Mallaby stopped short of calling the US trade sanction on Chinese paper (which I discussed in yesterday's post) "protectionism;" he terms it "unilateralism." He's making a fuzzy distinction because he knows that if there are no holds barred in trade, forget about economic sanctions against repressive governments or governments that look the other way about illegal practices that end up in the global trade mart.
Examples of the latter -- both wafting largely from China -- are the use of animal fur in clothing marketed as fake fur and the wholesale destruction of forests in China and regions that border China. An example of the former includes using economic sanctions to punish Sudan's government for the Darfur genocide -- Mr Mallaby's pet project.
Not long ago I mentioned that Mallaby had blown a gasket about China's development policies in Africa, but he avoided mentioning China's trade policy on Africa, which amounts to reducing emerging industrial economies to bazaar ones.
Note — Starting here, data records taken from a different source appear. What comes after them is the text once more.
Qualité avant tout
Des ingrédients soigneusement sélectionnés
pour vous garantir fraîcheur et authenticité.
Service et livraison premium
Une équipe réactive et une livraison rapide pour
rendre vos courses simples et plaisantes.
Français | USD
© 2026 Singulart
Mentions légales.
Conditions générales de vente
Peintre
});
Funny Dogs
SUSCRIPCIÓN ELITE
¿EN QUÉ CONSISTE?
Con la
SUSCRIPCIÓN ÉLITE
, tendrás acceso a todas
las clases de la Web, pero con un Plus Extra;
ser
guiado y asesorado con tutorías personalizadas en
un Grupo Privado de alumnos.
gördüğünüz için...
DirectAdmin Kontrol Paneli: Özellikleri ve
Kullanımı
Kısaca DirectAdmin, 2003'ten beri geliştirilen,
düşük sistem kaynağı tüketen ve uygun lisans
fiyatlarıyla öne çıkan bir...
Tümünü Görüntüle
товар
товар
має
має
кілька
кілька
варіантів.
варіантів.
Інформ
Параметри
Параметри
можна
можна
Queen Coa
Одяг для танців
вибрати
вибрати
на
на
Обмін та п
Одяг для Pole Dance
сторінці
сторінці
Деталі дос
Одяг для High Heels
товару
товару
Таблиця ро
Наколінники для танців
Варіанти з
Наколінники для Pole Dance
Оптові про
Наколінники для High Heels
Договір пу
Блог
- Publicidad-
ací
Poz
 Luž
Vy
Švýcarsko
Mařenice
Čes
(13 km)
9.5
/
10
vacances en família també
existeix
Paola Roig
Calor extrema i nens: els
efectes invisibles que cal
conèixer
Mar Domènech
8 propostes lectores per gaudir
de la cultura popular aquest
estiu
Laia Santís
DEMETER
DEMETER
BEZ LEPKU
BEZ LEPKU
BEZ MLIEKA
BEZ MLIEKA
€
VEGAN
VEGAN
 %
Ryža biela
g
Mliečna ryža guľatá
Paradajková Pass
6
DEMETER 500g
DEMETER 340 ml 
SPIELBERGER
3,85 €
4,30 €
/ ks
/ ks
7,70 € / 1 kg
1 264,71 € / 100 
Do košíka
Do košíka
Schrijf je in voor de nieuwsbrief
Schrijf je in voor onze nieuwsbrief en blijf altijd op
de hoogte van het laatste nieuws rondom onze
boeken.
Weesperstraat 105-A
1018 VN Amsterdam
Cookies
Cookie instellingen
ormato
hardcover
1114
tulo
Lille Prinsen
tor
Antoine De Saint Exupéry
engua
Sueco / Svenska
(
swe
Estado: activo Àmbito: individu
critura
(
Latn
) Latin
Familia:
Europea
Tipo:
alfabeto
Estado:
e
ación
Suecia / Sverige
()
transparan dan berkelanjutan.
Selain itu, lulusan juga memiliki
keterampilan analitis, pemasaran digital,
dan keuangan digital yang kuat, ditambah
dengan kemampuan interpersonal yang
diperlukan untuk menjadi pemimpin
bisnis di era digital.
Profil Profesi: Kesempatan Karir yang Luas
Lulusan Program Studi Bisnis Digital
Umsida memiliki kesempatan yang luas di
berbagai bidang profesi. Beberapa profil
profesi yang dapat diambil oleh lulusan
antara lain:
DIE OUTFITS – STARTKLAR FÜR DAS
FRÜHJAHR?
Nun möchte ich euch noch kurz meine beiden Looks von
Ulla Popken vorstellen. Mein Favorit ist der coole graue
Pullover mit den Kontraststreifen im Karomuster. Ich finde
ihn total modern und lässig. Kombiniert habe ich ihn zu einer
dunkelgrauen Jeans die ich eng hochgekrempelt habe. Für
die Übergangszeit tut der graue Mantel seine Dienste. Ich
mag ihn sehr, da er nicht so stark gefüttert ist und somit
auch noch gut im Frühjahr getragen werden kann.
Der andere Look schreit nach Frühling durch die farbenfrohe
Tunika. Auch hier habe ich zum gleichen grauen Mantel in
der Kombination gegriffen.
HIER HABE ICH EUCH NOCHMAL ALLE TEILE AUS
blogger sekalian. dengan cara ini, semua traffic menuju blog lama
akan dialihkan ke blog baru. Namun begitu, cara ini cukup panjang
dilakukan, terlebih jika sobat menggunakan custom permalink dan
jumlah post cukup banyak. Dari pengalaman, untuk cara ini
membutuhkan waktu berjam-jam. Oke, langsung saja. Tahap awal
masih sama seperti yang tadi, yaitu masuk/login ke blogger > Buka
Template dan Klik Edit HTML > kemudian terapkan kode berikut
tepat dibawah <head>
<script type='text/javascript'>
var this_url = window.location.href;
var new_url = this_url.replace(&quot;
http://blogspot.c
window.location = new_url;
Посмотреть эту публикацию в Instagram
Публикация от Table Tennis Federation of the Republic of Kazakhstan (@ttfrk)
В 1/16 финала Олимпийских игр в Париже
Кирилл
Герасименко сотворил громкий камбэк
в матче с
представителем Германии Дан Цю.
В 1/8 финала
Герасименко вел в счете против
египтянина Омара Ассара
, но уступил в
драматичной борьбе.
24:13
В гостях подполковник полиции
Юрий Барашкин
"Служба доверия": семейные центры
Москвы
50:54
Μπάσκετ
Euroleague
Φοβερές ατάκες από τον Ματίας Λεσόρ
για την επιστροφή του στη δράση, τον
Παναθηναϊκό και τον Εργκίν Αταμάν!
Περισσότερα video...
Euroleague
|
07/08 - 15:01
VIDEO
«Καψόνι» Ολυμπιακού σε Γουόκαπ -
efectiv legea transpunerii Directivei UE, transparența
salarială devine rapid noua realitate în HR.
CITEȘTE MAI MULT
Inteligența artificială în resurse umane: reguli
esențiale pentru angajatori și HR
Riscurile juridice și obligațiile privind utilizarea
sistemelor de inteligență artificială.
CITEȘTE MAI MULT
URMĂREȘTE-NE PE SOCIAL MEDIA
China is not just "dumping" cheap products in Africa; the government is actively engaged in stripping African societies of their manufacturing capacity and replacing it with African middleman who simply buy and resell China's products.
Sebastian Mallaby is in danger of representing for the Fuzzy Wuzzy school of globalization. Few of them have the nerve to come out and say what they really want: the United States military under the control of a global government centered in Europe. So they pick around the edges: making fun of US sovereignty, calling for free trade when it suits them and howling for the US to lead with sanctions when globalization's excesses endanger their interests (e.g., social dumping initiatives), and telling Americans we'll be even more unpopular if we act against 'global opinion.'
Mallaby argues that the United States has to be careful not to offend on trade issues, in case countries the world over flood the WTO with litigation against the US.
[...] a series of verdicts against the United States could stoke protectionism. Congress will yap about unelected foreign judges trampling U.S. sovereignty.He goes on to warn that if the US undermines WTO legitimacy the results could be dire, with the world reverting to constant fights over trade. (As if there are no fights today.)
What does Mr Mallaby really want? He wants to restart the Doha round. But Doha needs to be scrapped in favor of discussions that concentrate more on trade issues and less on the pie-in-the-sky idea of using trade as welfare for developing nations. Until reality is restored, nations will continue with what they've been doing since Doha collapsed: signing bilateral trade deals. Of course these circumvent the WTO multilateralist approach.
The question is how far multilateralism can be applied to trade when there are vast disparities between how fairly nations represent in the act of trading. How far should we take the concept of fairness? At what point is a level of unfairness actionable; i.e., provoking sanctions against a foreign government or strong internal actions?
Well, it's very unfair for China to use trade deals with Sudan to help prop Omar Hassan al-Bashir's genocidal government. It's very unfair for China to use Burma's aid dependence on China to strip what's left of Burma's forests for China's trade purposes.
It's outrageously unfair for the United States to turn a blind eye to China's fascist method of increasing their global trade. And it skates close to criminal when US trade policy supports and encourages China's tyranny over their own citizens while making it impossible for American workers to compete with China's government.
The bottom line is that the WTO is not about fairness in all matters and it shouldn't be; it's a trade organization. By the same argument WTO cannot be the arbiter of issues that relate only in part to trade.